Women Writers of Folklore and the Fantastic: Bessie Kyffin-Taylor

Today’s post highlights Bessie Kyffin-Taylor, and her collection From Out of the Silence (1920). This seems to be one of only two works by Kyffin-Taylor, the other being Rosemary (A duologue) (1918) — held only by the British Library, at least according to WorldCat. Rosemary isn’t online anywhere that I’ve found.

From Out of the Silence
Image from the Mystery and Imagination blog

Nor is there much information about the author herself, though I did find a bit about her husband [1], and about her name:

From Out of the Silence is an enjoyable collection. I liked Kyffin-Taylor’s authorial voice; her protagonists are well-drawn, fleshed out, and occasionally quirky. There are some lovely discriptions of locale and scenery here, especially regarding Wales. The shadow of World War I hangs over a few of the stories, giving an extra touch of tension. Several of the tales have fairly novel touches to their plotting, though they can be somewhat sentimental in places. Supposedly these stories have been compared to the work of E.F. Benson; I thought of A.M. Burrage (maybe that was the WWI aspect, but Burrage could also get a bit sentimental, too), and “Two Little Red Shoes” made me think, just a bit, of Mary Wilkins Freeman.

According to some genealogical research by a gentleman named Anthony Kyffin, the name Kyffin comes from the Welsh word cyffin: “border, limit, frontier, boundary” (there is a link to the research in this blog post). And the Kyffins are/were to be predominantly found in Liverpool and in Wales (Denbighshire). This links up with stories in From Out of the Silence: though Kyffin-Taylor’s protagonists are mostly London-based, Wales comes up in two stories, in the form of a beloved but unnamed, “secret” Welsh locale that the protagonists of the stories retreat to. I imagine that’s an autobiographical detail.

My main beef with at least a couple of the stories is that the plots rely too heavily on no one telling the protagonist anything. Even though they all act like they want to, and it’s clear from the situation that they should, they just…don’t. And not for any good reason, other than to make the story happen. Sigh.

Nonetheless, if you can get past that, the collection is a good read, and I commend it to you.

As to the specific stories themselves: while researching this post, I found John Linwood Grant’s review of Out of the Silence at the Greydogtales blog.

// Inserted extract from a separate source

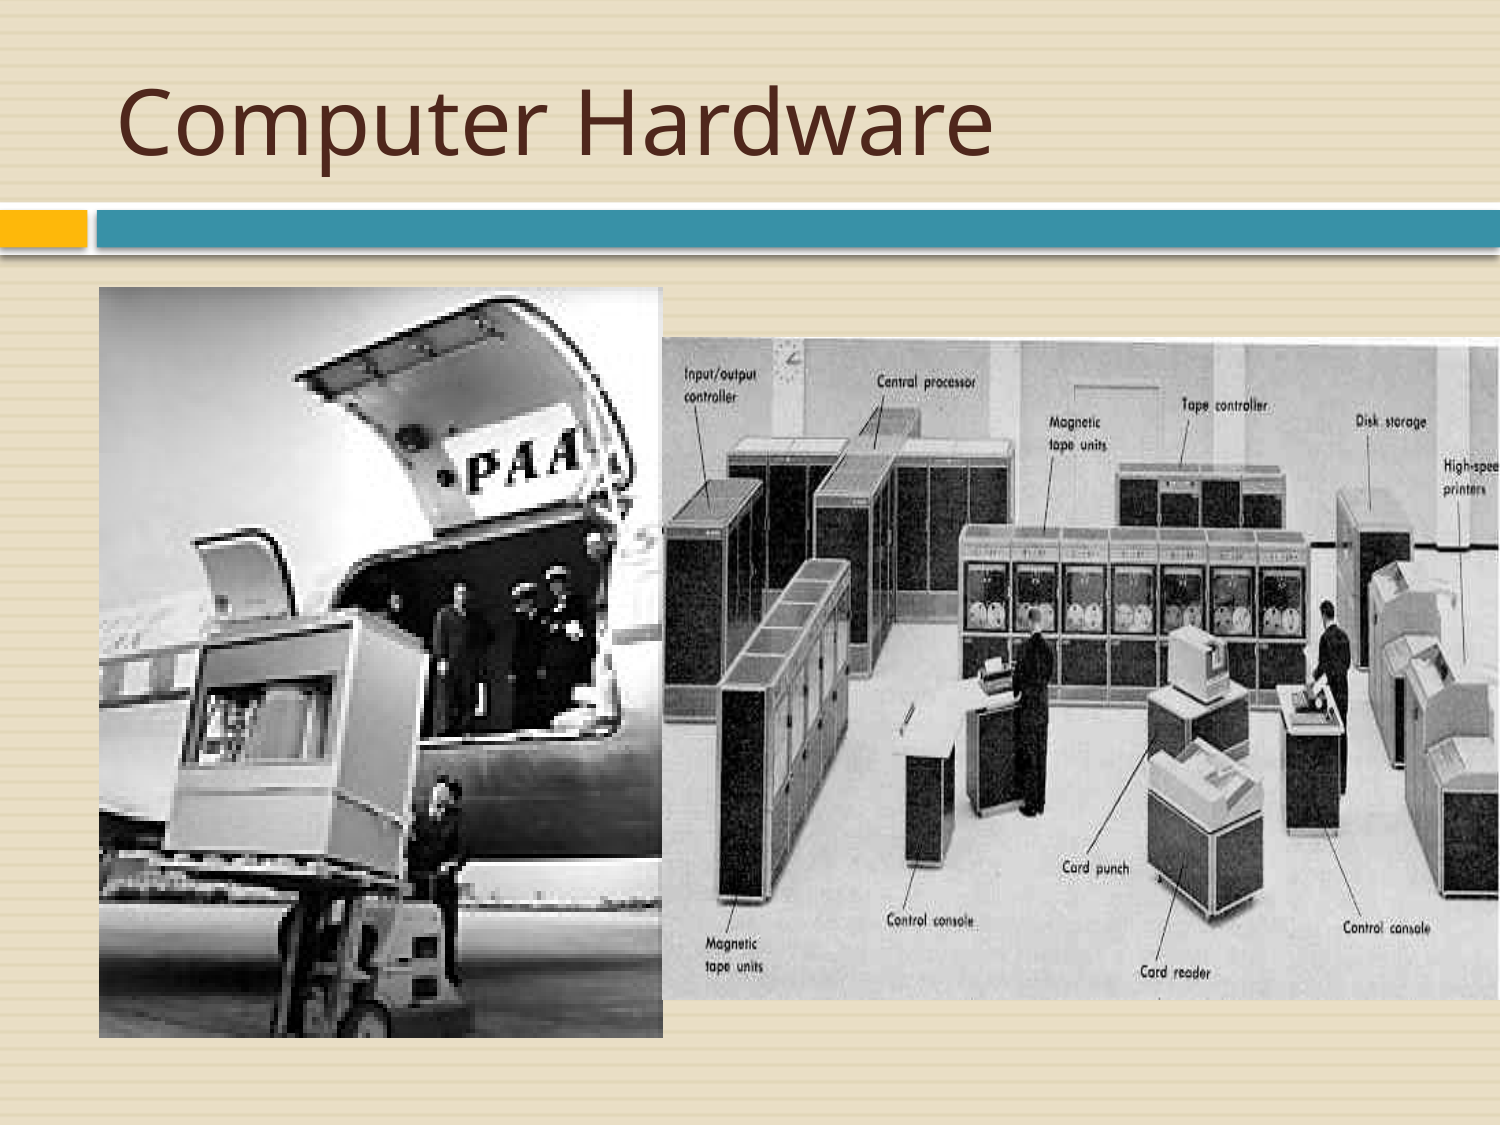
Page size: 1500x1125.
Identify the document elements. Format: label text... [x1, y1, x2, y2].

title Computer Hardware [100, 37, 1438, 200]
picture [99, 287, 1500, 1038]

It’s pretty complete, and my opinions generally coincide with his, so rather than repeat everything again, I’ll point you there.

I’ll just add that my favorite story was “Outside the House,” which I have to say suffers badly from ‘Dangit, why don’t you just TELL HIM’ syndrome, but makes up for it by its darkness, the novelty of the haunting, and of its underlying cause. “The Twins” has an interesting setup, and “The Star Inn” has for its protagonists an eccentric (and disturbingly affectionate) brother and sister team, along with a prescient and plucky dog.

You can find a link to the collection here, at the Mystery and Imagination blog. It’s also available as ebook and physical book on Amazon.


[1] Gerald Kyffin-Taylor was a military man who attained the rank of Brigadier-General, was a Conservative MP for Liverpool Kirkdale, and wrote a book (or report) called Re-housing the Dispossessed in Liverpool (1913), when he was Chairman of the Liverpool Corporation Housing Committee. He was also a regional Commissioner for Housing representing Lancashire and Cheshire in 1919. Exciting stuff, I know.